MP Beline Uwineza who analyzed the RRA report for PAC, said the same gaps (un-reconciled IT systems) are also in the tax collection, tax payers’ accounts, Value Added Tax (VAT) management and use of the e-tax systems which is still weak.
For example one of the taxpayers, parliament showed that he was supposed to pay taxes of over Rwf390 million, but the RRA system showed a count of Rwf700 million of which after its disclosure, the payment had to be refunded.
RRA IT officials explained that mistakes happened in the technology especially where banks sent and notifications didn’t reach or got canceled in process and sometimes the cancelation in e-payment doesn’t inform the e-tax system thus the need to reconcile the systems starting with the tax account of the taxpayer all the way up.
“Why is it that the information is not reconciled in the RRA report accounts, with differences in tax accounts of E-Systems to an extent RRA has to correct mistakes done in vat collection and some clients complaining of paying twice?” Uwineza asked.
In response RRA CG, Pascal Bizimana Ruganintwali said despite the gaps they are working with the Ministry of Finance and Economic Planning (MINECOFIN) on integrating the whole system and each step that is completed is implemented and by May next year the whole system will be reconciled.
“We don’t deny the inconsistencies but the problem is payment made through government entities which is not automatic and we had to put in suspension the account since they didn’t indicate the payment purpose,” Ruganintwali said.
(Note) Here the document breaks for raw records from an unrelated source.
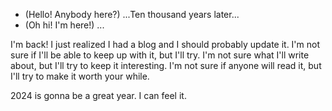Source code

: - (Hello! Anybody here?)
...Ten thousand years later...
- (Oh hi! I'm here!)
...

I'm back! I just realized I had a blog and I should probably update it. I'm not sure if I'll be able to keep up with it, but I'll try. I'm not sure what I'll write about, but I'll try to keep it interesting. I'm not sure if anyone will read it, but I'll try to make it worth your while.

2024 is gonna be a great year. I can feel it.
The funds on suspended accounts are reflected in the accumulated overdue arrears of Rwf270billion, of which Ruganintwali said that so far some funds have been retrieved and the rest is being followed up through confiscation of defaulters’ property and through auction options before the ask for a write off procedure.
“We are working with minecofin to integrate all government systems to pay using IFMIS. We have already retrieved amounts and by May next year this will be history.
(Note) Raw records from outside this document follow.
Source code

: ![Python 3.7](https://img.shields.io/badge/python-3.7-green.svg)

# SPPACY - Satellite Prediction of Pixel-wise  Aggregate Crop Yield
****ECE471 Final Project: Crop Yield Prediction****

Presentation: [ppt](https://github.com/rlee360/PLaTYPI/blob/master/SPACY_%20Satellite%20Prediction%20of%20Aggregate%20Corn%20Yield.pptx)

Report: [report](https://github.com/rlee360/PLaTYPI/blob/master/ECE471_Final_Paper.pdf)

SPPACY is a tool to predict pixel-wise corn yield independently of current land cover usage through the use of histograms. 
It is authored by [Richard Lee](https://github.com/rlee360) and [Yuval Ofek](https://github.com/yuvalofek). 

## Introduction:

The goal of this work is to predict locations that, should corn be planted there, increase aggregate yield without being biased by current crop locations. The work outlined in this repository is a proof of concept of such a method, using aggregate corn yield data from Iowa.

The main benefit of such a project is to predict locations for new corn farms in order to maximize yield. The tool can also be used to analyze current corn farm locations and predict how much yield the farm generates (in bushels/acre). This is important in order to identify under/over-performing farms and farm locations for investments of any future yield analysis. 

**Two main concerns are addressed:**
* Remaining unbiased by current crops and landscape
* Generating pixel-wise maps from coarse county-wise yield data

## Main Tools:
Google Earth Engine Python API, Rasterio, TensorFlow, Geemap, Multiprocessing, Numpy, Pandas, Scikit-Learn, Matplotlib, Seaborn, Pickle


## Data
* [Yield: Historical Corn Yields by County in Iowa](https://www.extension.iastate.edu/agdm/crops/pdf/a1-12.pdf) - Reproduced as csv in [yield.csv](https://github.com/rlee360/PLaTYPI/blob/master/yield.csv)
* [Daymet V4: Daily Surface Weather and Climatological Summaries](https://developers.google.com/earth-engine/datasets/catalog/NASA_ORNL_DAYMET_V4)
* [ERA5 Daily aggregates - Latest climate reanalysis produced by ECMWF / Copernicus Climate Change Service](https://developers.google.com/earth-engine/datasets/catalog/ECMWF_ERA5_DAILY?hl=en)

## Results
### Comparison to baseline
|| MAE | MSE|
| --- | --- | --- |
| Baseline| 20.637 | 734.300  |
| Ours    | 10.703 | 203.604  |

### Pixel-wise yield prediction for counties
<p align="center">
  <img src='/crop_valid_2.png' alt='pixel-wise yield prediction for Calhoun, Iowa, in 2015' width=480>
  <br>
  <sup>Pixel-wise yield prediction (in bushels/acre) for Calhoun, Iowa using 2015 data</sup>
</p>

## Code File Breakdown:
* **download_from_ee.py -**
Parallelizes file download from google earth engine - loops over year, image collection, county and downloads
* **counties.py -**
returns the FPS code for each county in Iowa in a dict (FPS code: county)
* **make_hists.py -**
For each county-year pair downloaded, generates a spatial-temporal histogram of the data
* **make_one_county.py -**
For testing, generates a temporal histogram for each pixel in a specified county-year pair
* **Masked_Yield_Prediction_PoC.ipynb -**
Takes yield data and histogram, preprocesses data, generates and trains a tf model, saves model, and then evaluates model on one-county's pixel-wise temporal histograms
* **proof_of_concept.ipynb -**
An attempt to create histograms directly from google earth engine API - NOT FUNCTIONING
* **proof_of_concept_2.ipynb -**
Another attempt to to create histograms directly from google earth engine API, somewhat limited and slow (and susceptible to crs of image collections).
From the arrears in bad debts, Ruganintwali revealed that RRA has so far recovered Rwf66million since the report publication but most of the money has not been paid to the government (Rwf90billion) especially in the ministry of infrastructure despite several notices.
RRA said that so far they confiscated their property (with Rwf13billion) which will enable the recovery through auction if RRA gets a legal go ahead however AG Biraro said that this is absolute laziness of which if RRA wanted would use the same previous efforts to get the taxes back
MPs and the AG advised RRA that in order to win the trust of taxpayers, RRA needs to start with reconciling the manual tax paperwork before thinking of reconciling it automatically.